Either they fashion a remarkable turnabout in the next 30 days, or the time will have come to dismantle their core, retool their lineup and start anew with fresher bodies. It's really down to that.

For proof, just look at how unsetting this season has been. At one point, Calgary was 6-2 and coming off a win over the defending Grey Cup champion Montreal Alouettes. Now, the Stampeders have lost four of their last five games and are limping down the stretch.

At one point, running back Joffrey Reynolds was an entrenched starter. So, too, was quarterback Henry Burris, the CFL's most outstanding player in 2010. In Friday's game against the Saskatchewan Roughriders, Reynolds checks back onto the roster after being benched for four games, while Burris takes a seat behind new No. 1 pivot, Drew Tate.

That a football team would scrub its ace running back and veteran quarterback in a month's span is a rarity, but that's how hard the Stamps have fallen. They're unhappy. They're desperate. They know the clock is ticking.

So how did things get this way?

Coaches like to say football is a team sport where one player's actions can affect an entire unit. Reynolds, a career workhorse, wasn't hitting the line of scrimmage with his usual speed and tenacity. Burris wasn't as comfortable in the pocket and began to force throws and make mistakes. (He's turned the ball over a combined 24 times on fumbles and interceptions.)
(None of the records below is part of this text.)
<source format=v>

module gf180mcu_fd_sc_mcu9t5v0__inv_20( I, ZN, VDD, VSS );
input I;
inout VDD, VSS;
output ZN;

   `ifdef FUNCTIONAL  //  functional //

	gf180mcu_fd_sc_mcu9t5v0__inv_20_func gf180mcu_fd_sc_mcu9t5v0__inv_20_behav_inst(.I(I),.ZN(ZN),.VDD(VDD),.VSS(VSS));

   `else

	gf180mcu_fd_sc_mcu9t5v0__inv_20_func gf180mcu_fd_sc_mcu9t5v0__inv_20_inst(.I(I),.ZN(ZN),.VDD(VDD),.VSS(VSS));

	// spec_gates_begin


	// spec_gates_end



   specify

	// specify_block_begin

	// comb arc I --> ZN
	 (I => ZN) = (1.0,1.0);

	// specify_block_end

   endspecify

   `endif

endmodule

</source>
The case can be made that much of what's been wrong with the Calgary offence has to do with the departure of all-star left tackle Ben Archibald.
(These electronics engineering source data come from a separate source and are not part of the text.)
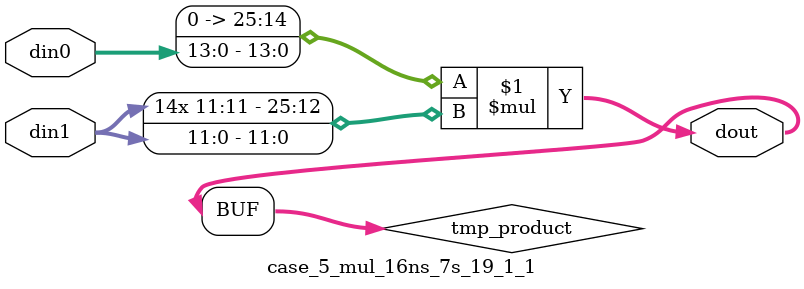
<source format=v>

`timescale 1 ns / 1 ps

 (* use_dsp = "no" *)  module case_5_mul_16ns_7s_19_1_1(din0, din1, dout);
parameter ID = 1;
parameter NUM_STAGE = 0;
parameter din0_WIDTH = 14;
parameter din1_WIDTH = 12;
parameter dout_WIDTH = 26;

input [din0_WIDTH - 1 : 0] din0; 
input [din1_WIDTH - 1 : 0] din1; 
output [dout_WIDTH - 1 : 0] dout;

wire signed [dout_WIDTH - 1 : 0] tmp_product;

























assign tmp_product = $signed({1'b0, din0}) * $signed(din1);










assign dout = tmp_product;





















endmodule

</source>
As head coach, John Hufnagel understood Archibald's importance as the blind-spot blocker for a right-handed passer and wanted to re-sign the CFL's most outstanding offensive lineman from 2010. As general manager, Hufnagel couldn't afford to pay Archibald what he wanted and lost him to free agency and the rival B.C. Lions.

That, combined with an injury to replacement tackle Edwin Harrison, hung a "under repair" sign on the Stampeders offensive line. From then until now, the line has had its good moments and bad but has yet to instill a belief it can get the job done when it counts. And that affected Burris, whose erratic play had slotback Nik Lewis complaining about not getting enough passes thrown his way, which eventually lead to Hufnagel questioning his team's mental toughness following a 55-36 beat down from the Hamilton Tiger-Cats.

You get the picture; how things fell apart piece by piece.

Of course, the cheerleaders are still cheering because there's just enough time to right the ship and sail to glory. But that requires faith and the Stampeders have misplaced theirs along the way because it's not their rookies who are letting them down, it's their veterans.

Burris is 36 and now "hesitant," as his head coach described him the other day. Reynolds turns 32 next month. Receivers Romby Bryant and Ken-Yon Rambo are both in their early 30s. Lewis just turned 29. These are the players that should be leading the charge, but they're not. They're either benched or hurt or coming up short and that, too, has permeated the Stampeders' soul.

So if the ending is quick and painful, the house-cleaning needs to begin. The Stampeders won the Grey Cup in 2008. They arguably should have won another. But instead of getting closer to the championship game, they're right now headed in the opposite direction. They look suspect and vulnerable, undisciplined and prone to errors.

That wasn't supposed to be the story for the 2011 Stampeders, but the time has come because it's running out for this bunch.